Глава десятая, в которой наступает утро
Утром, когда Морошкин проснулся, первое, что он увидел, были чёрные блестящие глаза собаки. Они смотрели на него терпеливо и преданно.
— Вот, — сказал папа, — что получается: оставили тебя одного, а нашли вдвоём с собакой? Где ты её взял?
— Около дома. Под окнами.
Мама весело рассмеялась:
— Она на клумбе росла.
— Не росла, а сидела, — поправил Морошкин.
— И что же ты с ней делать собираешься? — спросил папа.
— Жить, — ответил Морошкин. — Зато табуретку можешь не делать.
Мама опять рассмеялась. Она была весёлая и часто смеялась.

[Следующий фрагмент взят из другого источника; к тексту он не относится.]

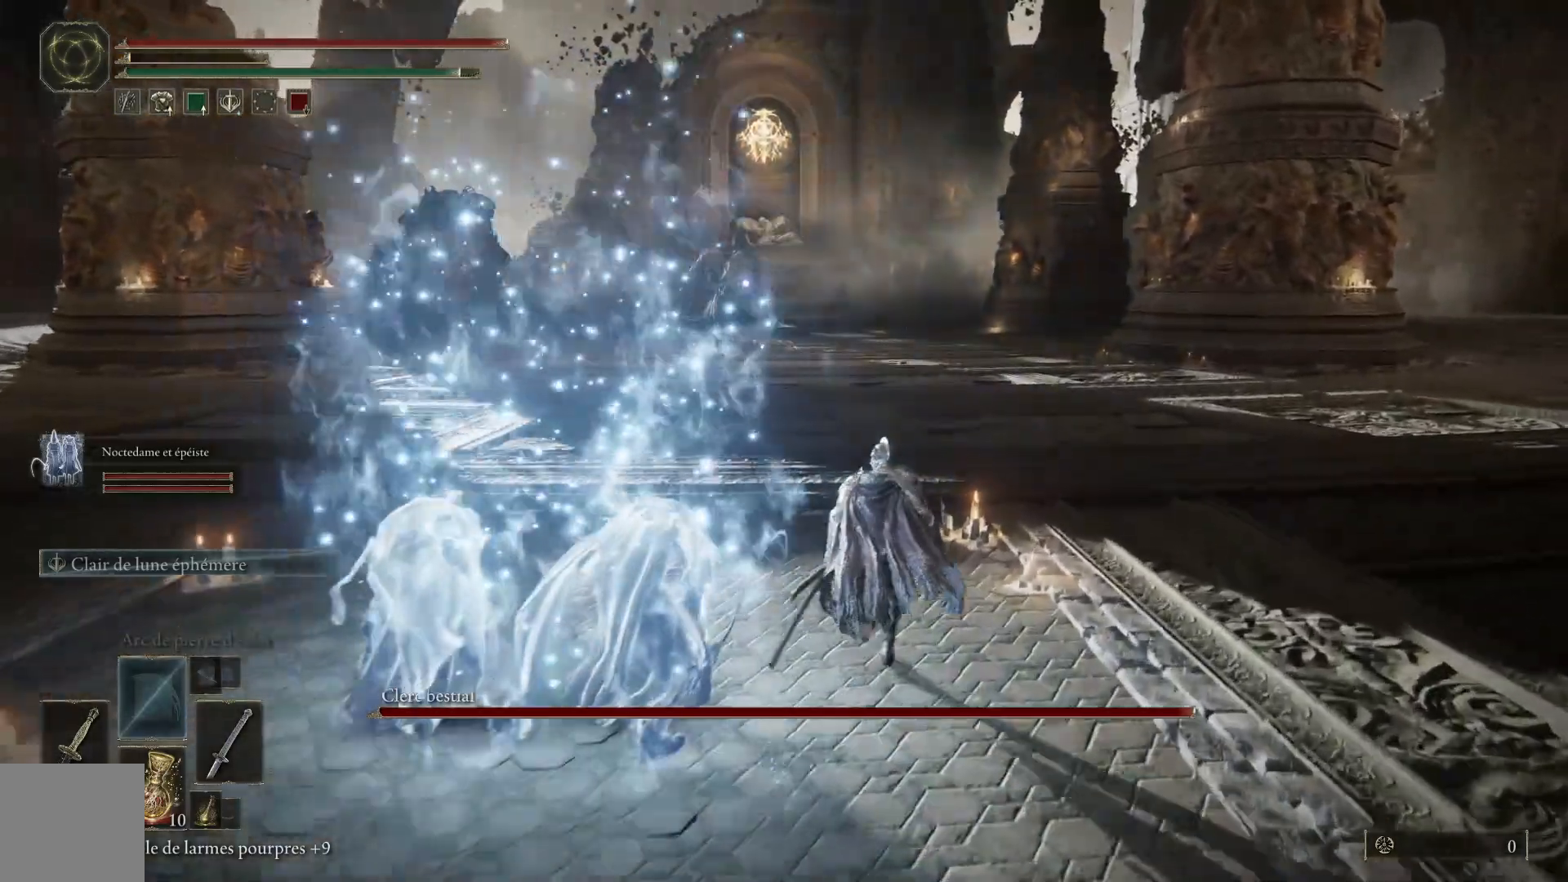
{"buttons": ["B"], "left_stick": "up-right", "right_stick": "center", "events": []}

— Лучше сделать сто табуреток. Собака-то — за ней ухаживать надо. А кто за ней ухаживать будет? Мы с папой работаем, я учусь в техникуме, у нас ещё общественные нагрузки…

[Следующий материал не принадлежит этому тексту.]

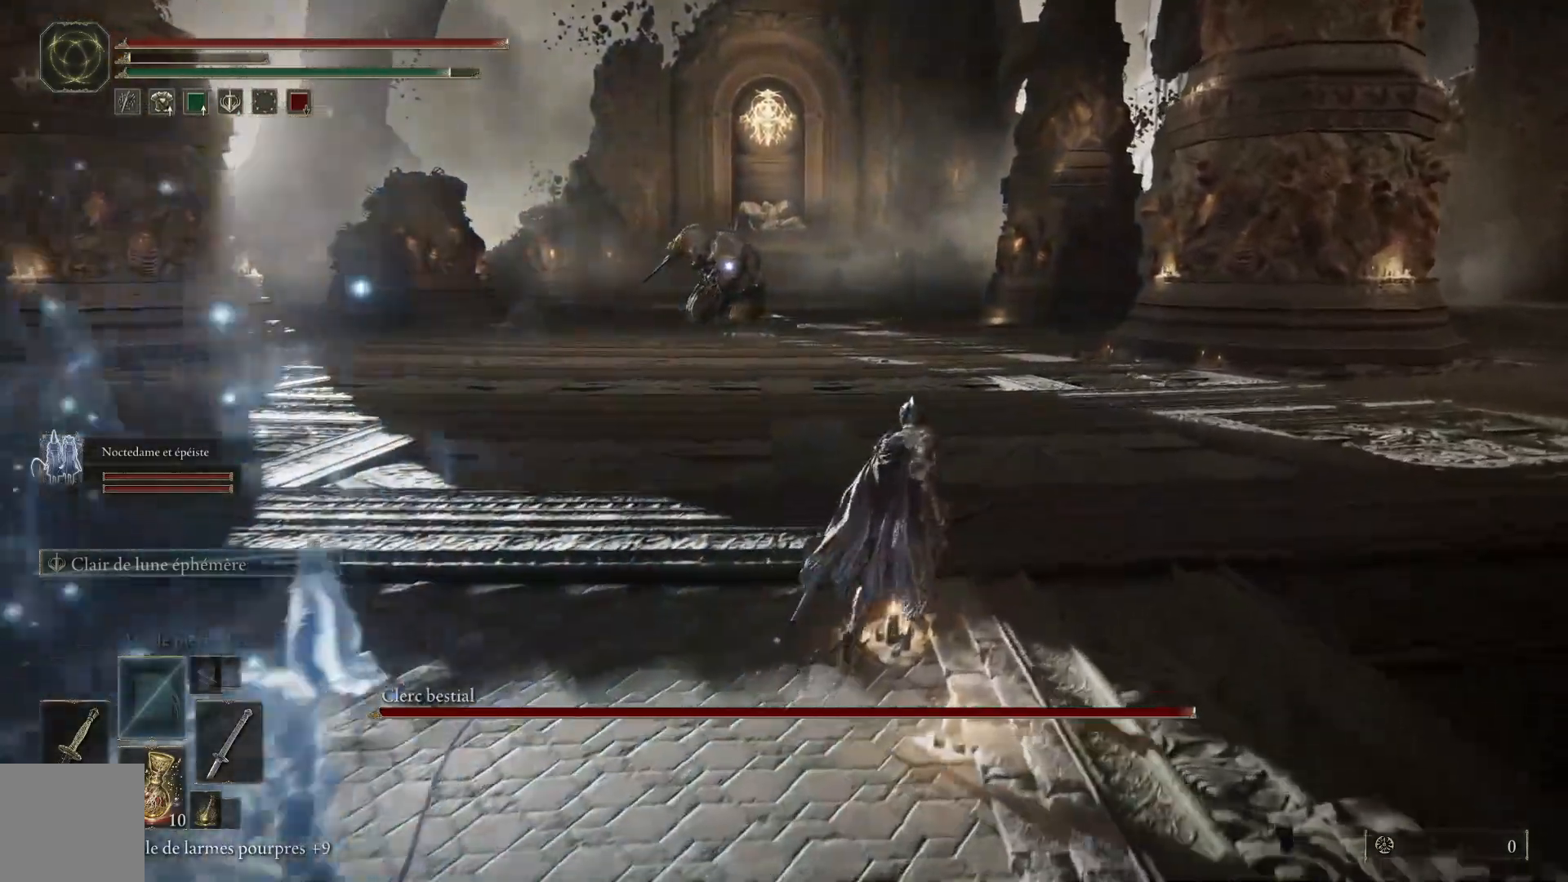
{"buttons": ["B"], "left_stick": "up-right", "right_stick": "center", "events": []}
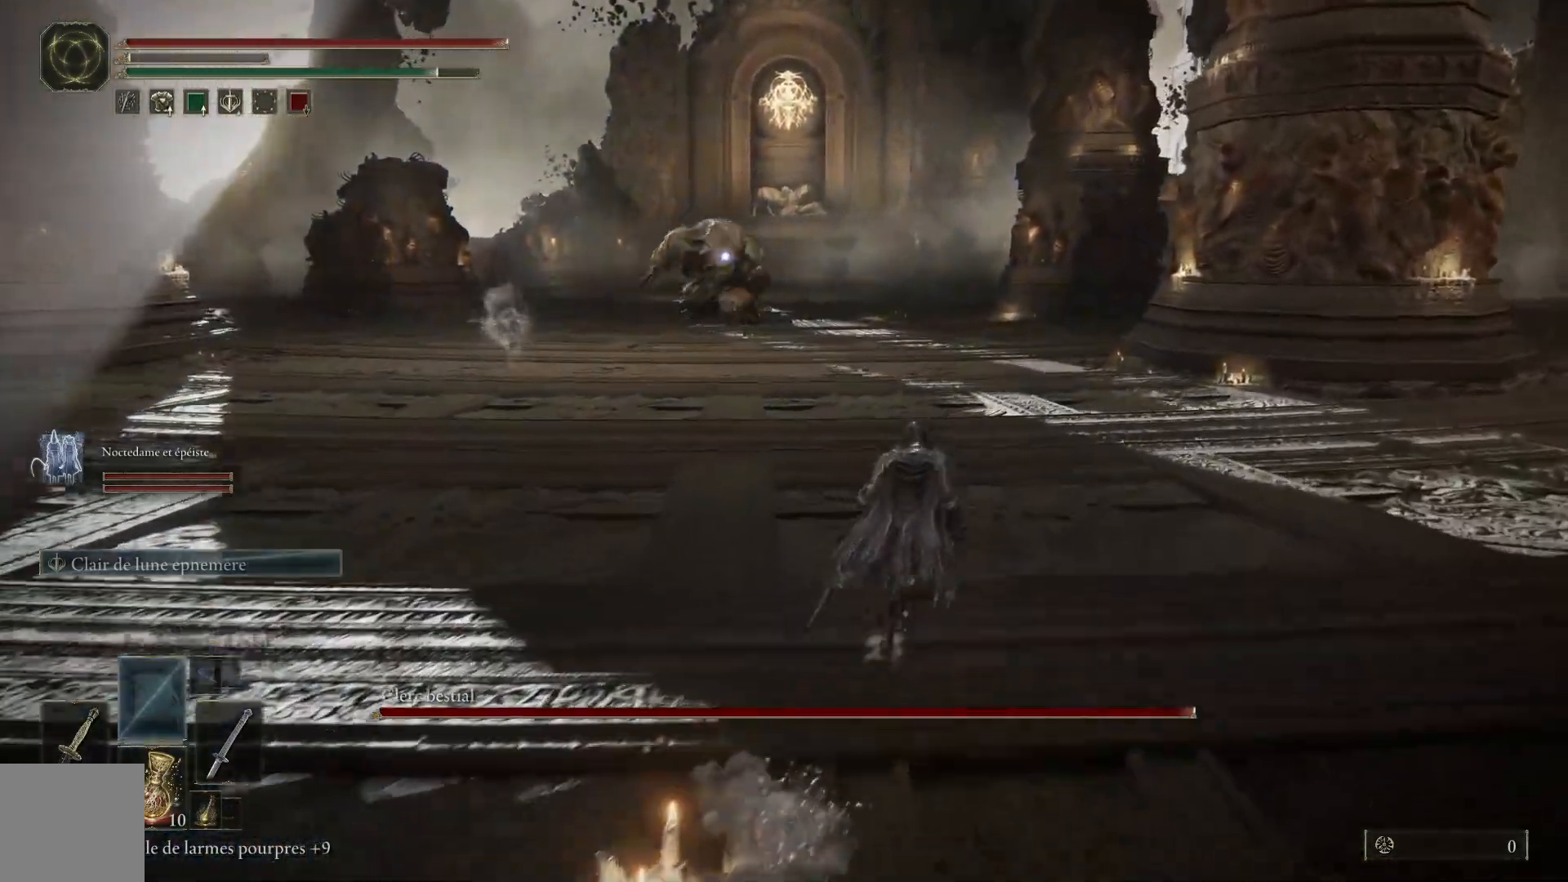
{"buttons": ["B"], "left_stick": "up-right", "right_stick": "center", "events": []}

Мама сунула шпильки в рот и промычала:
— …театр.
— Может, она охотничья? — с сомнением спросил папа. — Может, с ней на охоту можно ходить?
— На кого охотиться-то? — спросила мама.
— Да, действительно, охотиться не на кого. — Папа почесал подбородок. — Ну, может, она сторожевая, из неё сторож выйдет.
— Что сторожить-то? — опять спросила мама.
— М-да… — согласился папа.
— Выпустить её надо, — сказала мама.
— Нет! — крикнул Морошкин. — Нет! Нет!
— Ладно, Аня, — сказал папа, — что перед работой дискуссии разводить. Вечером придём и обсудим.
— Не обсудим, а выпустим, — сказала мама. — Мне только собаки не хватало. А ты не огорчайся, — обняла мама Морошкина, — не огорчайся. Я тебе немецкую куплю из нейлона.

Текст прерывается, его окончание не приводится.